The EPA aligned their standards in 2006 with those of the World Health Organization, lowering their allowable PM 2.5 to 35 over a three-year average. That change in regulation brought the borough closer to violation, but MSB is not in a state of non-attainment. Non-attainment would require further action from MSB to curtail poor air quality, and possibly result in a loss of road funding. In 2016, the Butte reached a PM 2.5 high of 35, but that number has been steadily dropping.
“We have not violated the national health standard for pm 2.5,” Blackburn said.
The Butte had a preliminary measurement of 25 in 2018. Air quality is measured both in Palmer and in the Butte, but the Butte suffers unique weather conditions that prohibit emissions from moving out of the area. On two to four days a year, cold, calm, windless conditions result in an inversion, trapping the emissions in the Butte. Those are the days that the borough has worked to educate residents in issuing advisories not to burn outdoors.
“What we’re trying to do is help keep us from going into a situation where the EPA gets involved and requires more stringent regulations,” Blackburn said.
Literature on how to burn with less emission was available during a question and answer session before and after presentations by Blackburn and Trost. Dry wood creates less emission than wet wood, and officials ask that Butte residents do not burn outdoors on inversion days when MSB has issued an air quality advisory. MSB does not have enforcement authority on burn violations. The state does have regulations prohibiting fires emitting black smoke, which is mostly caused by burning plastic. In the event that a homeowner was creating black smoke, a DEC enforcement staff would have to be called out to respond, and could result in a $100 fine.
While PM 2.5 is often caused by cold winter conditions and wildfire smoke in the summer, PM 10 is made up of much larger particles that are mostly caused by spring and fall winds coming off of the Matanuska and Knik River beds.
“It really depends on where your winds are coming from. Your air quality can change drastically within an hour, it can change drastically as soon as the wind changes.

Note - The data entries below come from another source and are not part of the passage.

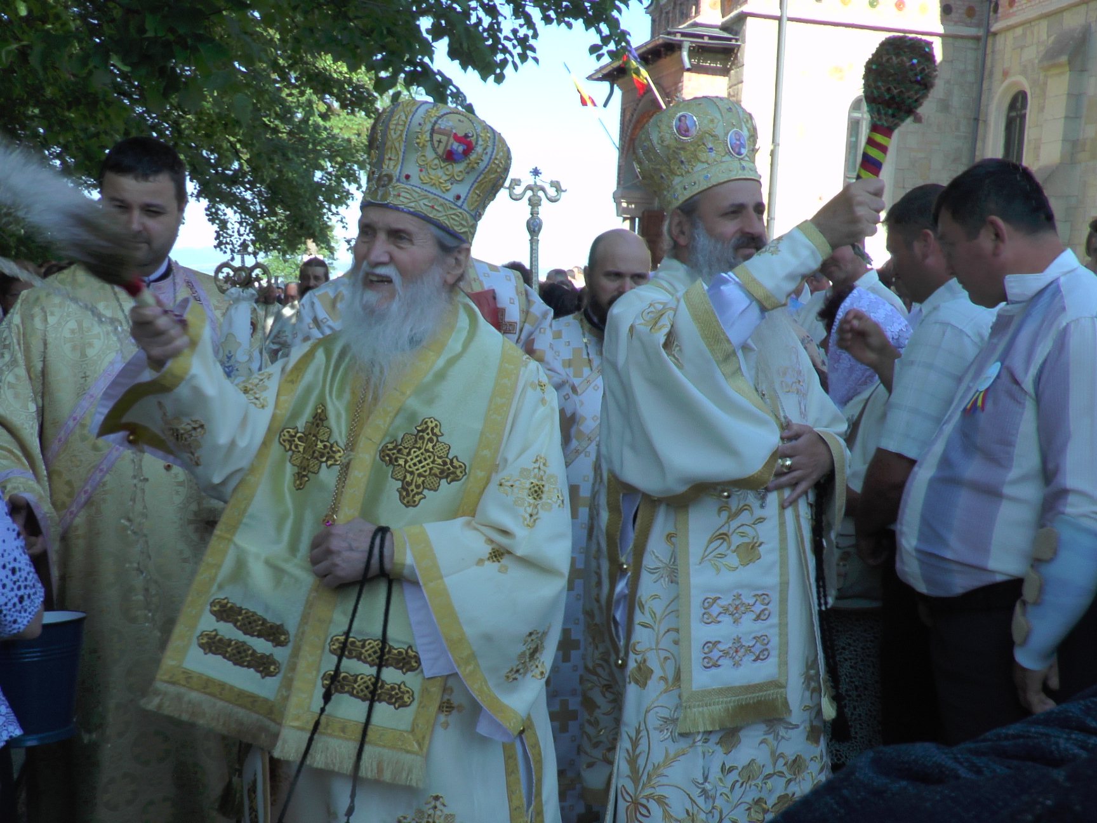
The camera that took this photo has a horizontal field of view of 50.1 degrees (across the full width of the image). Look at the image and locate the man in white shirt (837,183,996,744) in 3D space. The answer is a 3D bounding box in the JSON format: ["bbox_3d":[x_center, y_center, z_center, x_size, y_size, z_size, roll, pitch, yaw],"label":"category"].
[{"bbox_3d":[0.831,0.361,2.599,0.440,1.720,0.500,4,7,12],"label":"man in white shirt"}]

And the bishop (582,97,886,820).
[{"bbox_3d":[0.365,0.336,2.319,0.580,1.880,0.640,-5,11,-35],"label":"bishop"}]

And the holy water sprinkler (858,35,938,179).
[{"bbox_3d":[0.611,-0.528,2.130,0.128,0.320,0.128,9,14,-34],"label":"holy water sprinkler"}]

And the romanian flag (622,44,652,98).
[{"bbox_3d":[0.974,-3.777,13.000,0.420,0.620,0.250,3,7,6],"label":"romanian flag"}]

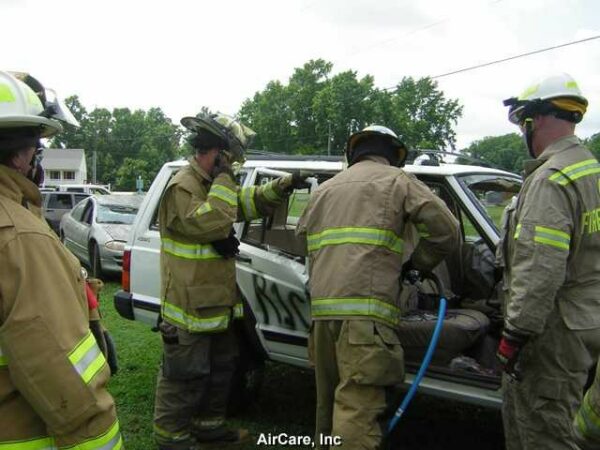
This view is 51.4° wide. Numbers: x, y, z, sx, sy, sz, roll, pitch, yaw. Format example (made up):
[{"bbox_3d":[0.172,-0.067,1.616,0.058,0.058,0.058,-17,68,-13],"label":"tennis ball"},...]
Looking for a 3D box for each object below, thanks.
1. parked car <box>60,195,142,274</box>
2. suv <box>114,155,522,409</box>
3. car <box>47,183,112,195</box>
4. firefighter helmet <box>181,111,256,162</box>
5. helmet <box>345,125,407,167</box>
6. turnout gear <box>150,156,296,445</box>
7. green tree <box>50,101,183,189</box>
[{"bbox_3d":[-3.790,0.120,13.300,1.870,1.400,4.950,-1,4,-31],"label":"parked car"},{"bbox_3d":[0.900,0.440,4.170,4.240,1.640,1.780,3,3,32],"label":"suv"},{"bbox_3d":[-9.011,-0.715,25.500,5.200,1.800,1.900,1,3,0],"label":"car"},{"bbox_3d":[-0.452,-0.480,3.420,0.390,0.230,0.290,35,-11,-23],"label":"firefighter helmet"},{"bbox_3d":[0.383,-0.388,3.120,0.290,0.210,0.360,1,-19,10],"label":"helmet"},{"bbox_3d":[-0.430,0.397,3.420,0.650,1.540,0.580,0,3,-23],"label":"turnout gear"},{"bbox_3d":[-23.526,-9.551,80.000,16.000,13.500,10.000,1,3,0],"label":"green tree"}]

So air quality measurements are always sort of more long term and that’s why it’s a three year standard that we’re working with,” Trost said. “They’re not trying to penalize us for a bad day or two bad days.”
If MSB were to enter non-attainment and require further regulatory measures to curtail poor air quality, the Federal Government could put a clock on MSB where they would be required to improve air quality. If MSB continued to have poor air quality, road funding could be withheld.

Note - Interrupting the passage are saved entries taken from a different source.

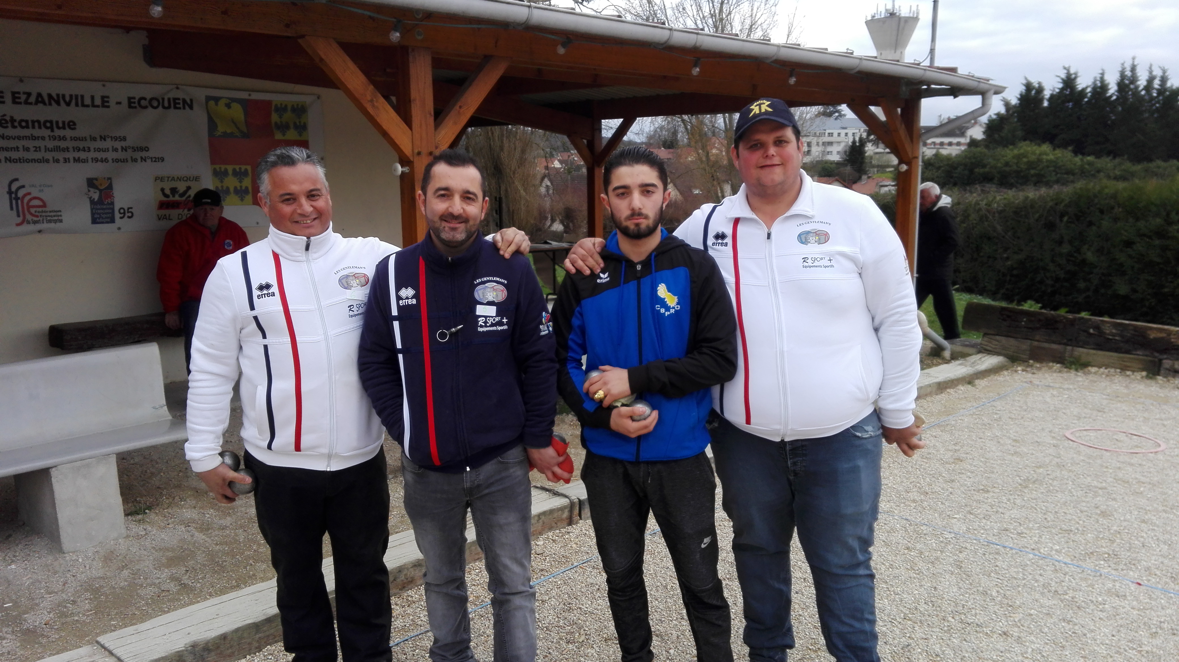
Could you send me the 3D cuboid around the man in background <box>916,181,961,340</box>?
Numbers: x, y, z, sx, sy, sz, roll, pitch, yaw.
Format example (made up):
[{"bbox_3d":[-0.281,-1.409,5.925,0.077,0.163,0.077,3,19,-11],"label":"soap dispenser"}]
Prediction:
[{"bbox_3d":[3.226,-0.601,8.201,0.620,1.690,0.560,-7,12,-31],"label":"man in background"}]

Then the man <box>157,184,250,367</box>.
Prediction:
[{"bbox_3d":[-2.381,-0.242,5.451,0.640,1.340,0.800,-6,12,-30],"label":"man"}]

“The relationship with road funding is kind of the carrot and stick relationship that the Federal Government uses to keep us away from violating that health standard,” Blackburn said. “The clean air act requires the government to step in and try to improve the air quality. If that doesn’t happen, they can sanction the transportation funds that go to that region.”
While possible, Blackburn said that it is highly unlikely. Health effects from PM 2.5 were called into question by aggravated community members who attended the meeting. Jennifer Brandt, from the American Lung Association, said that PM 2.5 can penetrate deep into the lungs and start to break down the tissue and be harmful to children or anyone with pre-existing lung conditions. Blackburn said that 22 percent of Valley residents suffer from conditions that would be aggravated by elevated PM 2.5 levels. A law before the MSB Planning Commission is aimed at revising language to help improve air quality.

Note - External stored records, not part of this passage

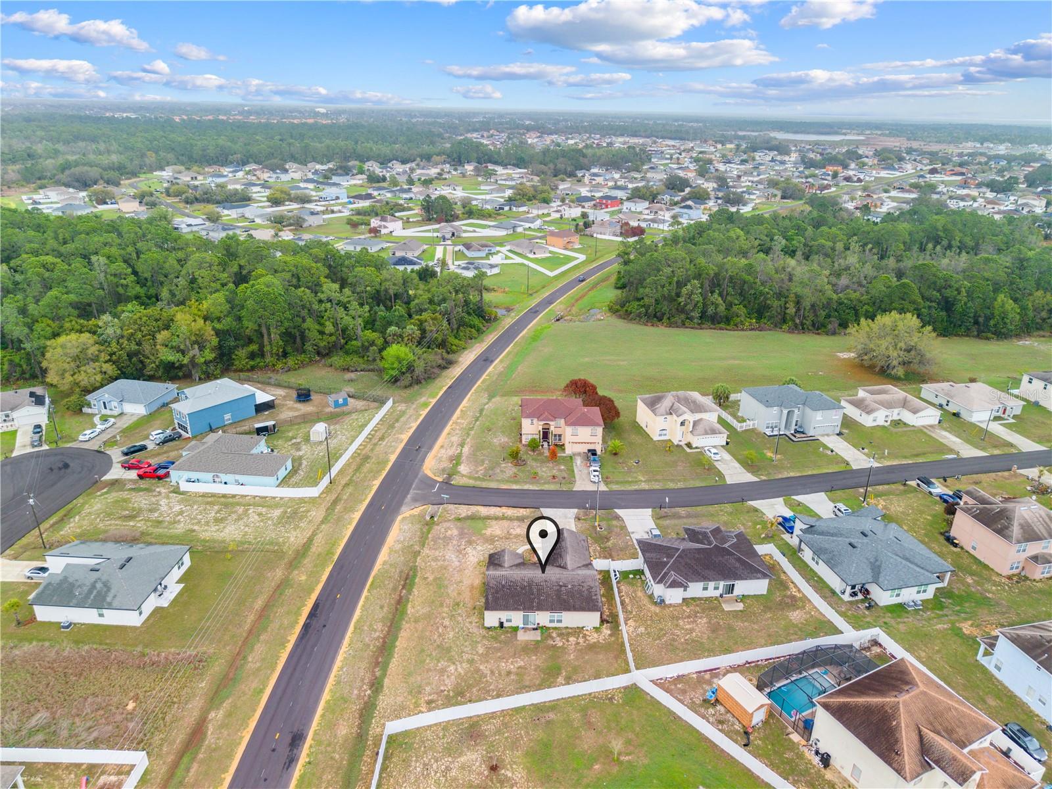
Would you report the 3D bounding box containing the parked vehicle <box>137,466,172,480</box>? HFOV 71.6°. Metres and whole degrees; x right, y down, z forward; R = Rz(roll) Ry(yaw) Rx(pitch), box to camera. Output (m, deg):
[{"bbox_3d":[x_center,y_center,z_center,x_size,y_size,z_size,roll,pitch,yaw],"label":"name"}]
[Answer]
[{"bbox_3d":[-67.418,14.304,132.256,5.550,1.850,1.950,2,22,3],"label":"parked vehicle"}]

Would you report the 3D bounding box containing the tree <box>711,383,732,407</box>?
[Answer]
[{"bbox_3d":[45.355,0.266,169.071,4.300,5.400,4.300,1,21,0],"label":"tree"}]

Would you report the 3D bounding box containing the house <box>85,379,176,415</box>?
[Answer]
[{"bbox_3d":[-91.154,-0.363,168.682,16.000,5.000,13.300,4,22,7],"label":"house"}]

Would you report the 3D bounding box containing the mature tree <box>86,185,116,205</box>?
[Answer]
[{"bbox_3d":[-271.997,-127.241,467.004,17.000,11.300,16.000,1,22,0],"label":"mature tree"}]

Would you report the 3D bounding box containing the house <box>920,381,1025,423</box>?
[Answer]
[{"bbox_3d":[105.988,0.573,172.226,16.200,4.600,16.200,-4,22,-12],"label":"house"}]

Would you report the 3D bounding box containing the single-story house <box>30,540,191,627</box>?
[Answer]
[{"bbox_3d":[-59.774,24.880,101.508,19.980,5.000,14.810,2,22,2],"label":"single-story house"}]

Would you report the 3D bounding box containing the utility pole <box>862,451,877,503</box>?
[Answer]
[{"bbox_3d":[61.831,14.950,131.330,0.800,10.300,0.800,-5,22,-15],"label":"utility pole"}]

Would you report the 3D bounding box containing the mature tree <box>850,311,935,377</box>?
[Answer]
[{"bbox_3d":[98.478,-14.029,194.552,22.000,15.000,21.500,1,22,0],"label":"mature tree"}]

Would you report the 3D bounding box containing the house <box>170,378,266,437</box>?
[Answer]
[{"bbox_3d":[-68.818,1.243,162.881,13.500,7.200,20.900,18,27,35],"label":"house"}]

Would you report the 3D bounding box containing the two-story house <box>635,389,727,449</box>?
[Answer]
[{"bbox_3d":[34.209,4.406,159.738,14.900,7.900,16.600,-4,22,-12],"label":"two-story house"}]

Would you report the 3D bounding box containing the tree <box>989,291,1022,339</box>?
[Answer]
[{"bbox_3d":[148.458,-24.292,224.692,8.900,13.600,8.900,1,22,0],"label":"tree"}]

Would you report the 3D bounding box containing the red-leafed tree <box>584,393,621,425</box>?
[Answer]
[{"bbox_3d":[16.830,3.315,163.289,7.500,6.600,7.300,1,22,0],"label":"red-leafed tree"}]

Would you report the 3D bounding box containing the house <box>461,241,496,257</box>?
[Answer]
[{"bbox_3d":[-21.503,-70.411,349.984,16.100,5.000,18.500,-5,22,-16],"label":"house"}]

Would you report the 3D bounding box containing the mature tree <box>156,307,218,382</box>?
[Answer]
[{"bbox_3d":[-81.500,-11.485,175.633,14.000,17.500,14.000,1,21,0],"label":"mature tree"}]

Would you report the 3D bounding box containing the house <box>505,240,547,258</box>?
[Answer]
[{"bbox_3d":[1.102,-70.616,346.387,12.800,4.700,19.000,-9,24,-24],"label":"house"}]

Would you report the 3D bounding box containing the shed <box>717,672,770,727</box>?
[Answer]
[{"bbox_3d":[25.130,34.989,84.310,3.000,2.650,5.200,-10,24,-27],"label":"shed"}]

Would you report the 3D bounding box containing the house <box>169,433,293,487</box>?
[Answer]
[{"bbox_3d":[-55.654,11.680,140.600,21.900,4.700,16.200,3,22,4],"label":"house"}]

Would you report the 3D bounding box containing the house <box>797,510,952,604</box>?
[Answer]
[{"bbox_3d":[53.870,23.730,115.321,18.700,5.400,21.900,-4,22,-13],"label":"house"}]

“Our proposed legislation is really looking at local targeted efforts to manage our air quality resources,” Blackburn said. Accusations came from the crowd that the location of the monitor was being polluted by nearby neighbors.
“You can’t just decide to move a site. There’s regulations against that. There’s a lot of studies that we would have to do and by now it probably would cost in the tens of thousands of dollars to move the site even if we believed that we should move it and currently we don’t think that we should be moving the site,” Trost said.